- L’UE sanctionne X, mais pas Meta, ce que Elon Musk critique comme une décision motivée politiquement.
- L’affaire révèle un affrontement entre identité numérique centralisée et modèles crypto décentralisés.
L’Union européenne a infligé une amende à X pour son système de vérification bleue. Alors même que Meta utilise un modèle similaire sans être sanctionné. Elon Musk dénonce une décision « politique » et accuse Bruxelles d’avoir inventé des justifications après coup. Derrière l’incident, un affrontement bien plus large se dessine : celui du contrôle de l’identité numérique.
L’UE frappe X, mais épargne Meta : une sanction aux airs de conflit idéologique
L’amende contre X surprend Musk, d’autant plus que le modèle de vérification payante repose sur les mêmes principes que celui de Meta. Alors que la plateforme de Mark Zuckerberg facture également son badge bleu. Pourtant, seule le site social de Musk est ciblée. Les partisans de X dénoncent une décision politique camouflée sous des arguments techniques, surtout dans le contexte du DSA. Il s’agit d’un cadre réglementaire qui renforce le pouvoir de Bruxelles sur les plateformes jugées non conformes aux exigences européennes.
Le problème soulève une question simple : pourquoi pénaliser X alors que les paiements par carte impliquent déjà une vérification d’identité réelle ? La réponse probable réside dans le positionnement idéologique. Meta coopère avec les régulateurs, tandis que Musk conteste publiquement leur approche. D’ailleurs, il a fait un tweet dans lequel il dénonce l’UE en disant qu’elle devrait être abolie.

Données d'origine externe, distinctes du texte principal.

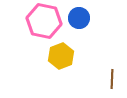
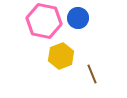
blue circle: moved 1 px left
brown line: moved 20 px left, 5 px up; rotated 24 degrees counterclockwise
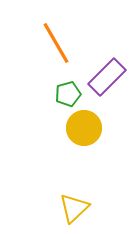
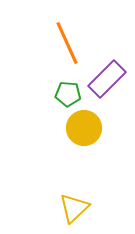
orange line: moved 11 px right; rotated 6 degrees clockwise
purple rectangle: moved 2 px down
green pentagon: rotated 20 degrees clockwise
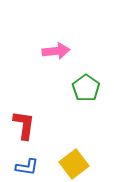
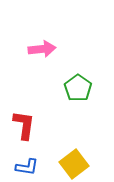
pink arrow: moved 14 px left, 2 px up
green pentagon: moved 8 px left
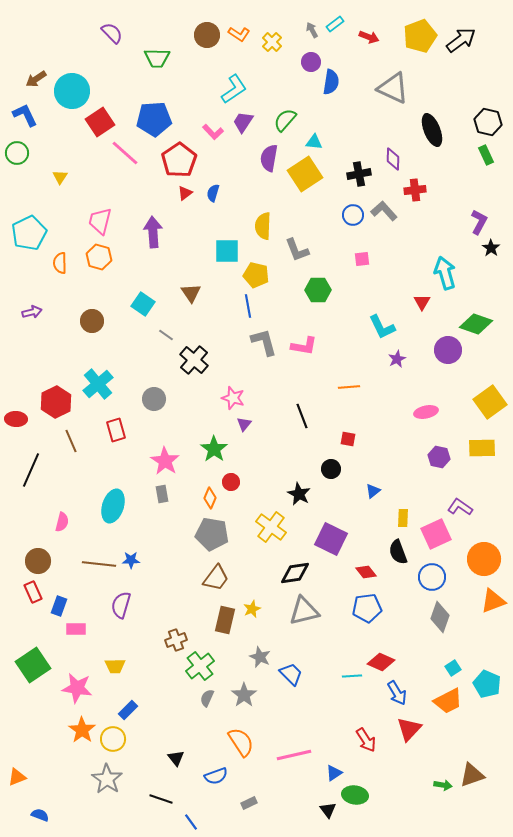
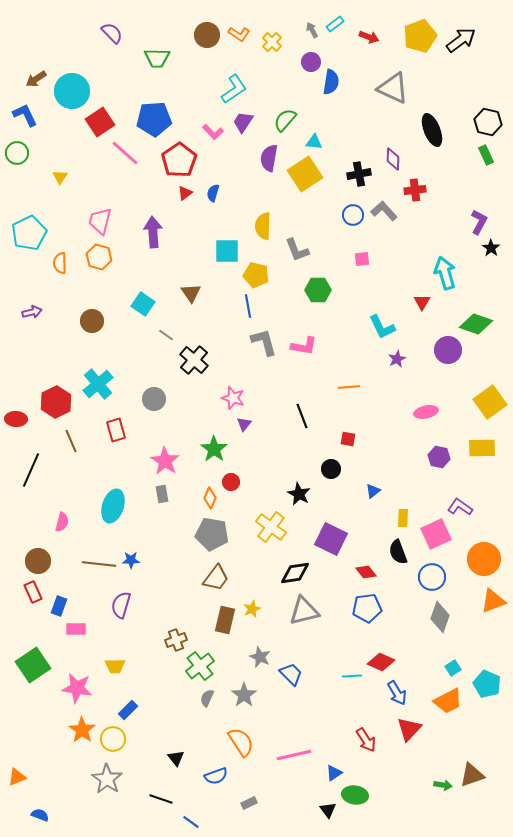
blue line at (191, 822): rotated 18 degrees counterclockwise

The EU should be abolished and sovereignty returned to individual countries, so that governments can better represent their people
— Elon Musk (@elonmusk) December 6, 2025
L’UE voit en X une plateforme plus imprévisible, moins alignée sur ses standards de modération et de gouvernance. Cette confrontation dépasse donc le cadre de la vérification. Elle oppose deux visions du numérique, l’une centralisée et l’autre plus ouverte et hostile aux intermédiaires traditionnels.
Un conflit qui touche directement aux cryptomonnaies : la bataille de l’identité numérique est lancée
L’enjeu profond de cette affaire est la maîtrise de l’identité numérique, un élément central dans l’avenir des paiements crypto. L’Union européenne pousse vers un modèle d’identité unifiée, obligatoire pour de nombreux services financiers, y compris ceux liés aux stablecoins et aux transferts blockchain. C’est la logique du futur portefeuille européen d’identité numérique (EUDI).
À l’inverse, Musk privilégie une vision plus ouverte, alignée sur la philosophie Web3 : identité optionnelle, paiements plus libres, microtransactions et intégration progressive de solutions crypto. X développe d’ailleurs ses propres infrastructures de paiement, susceptibles d’inclure des stablecoins ou des rails blockchain.
La tension entre X et l’UE n’est donc pas seulement réglementaire : elle oppose deux visions opposées du futur numérique. L’une est centralisée, étatisée, supervisée ; l’autre vise l’autonomie individuelle et l’innovation décentralisée. Si le conflit s’intensifiait, l’espace crypto européen pourrait devenir un terrain d’affrontement majeur.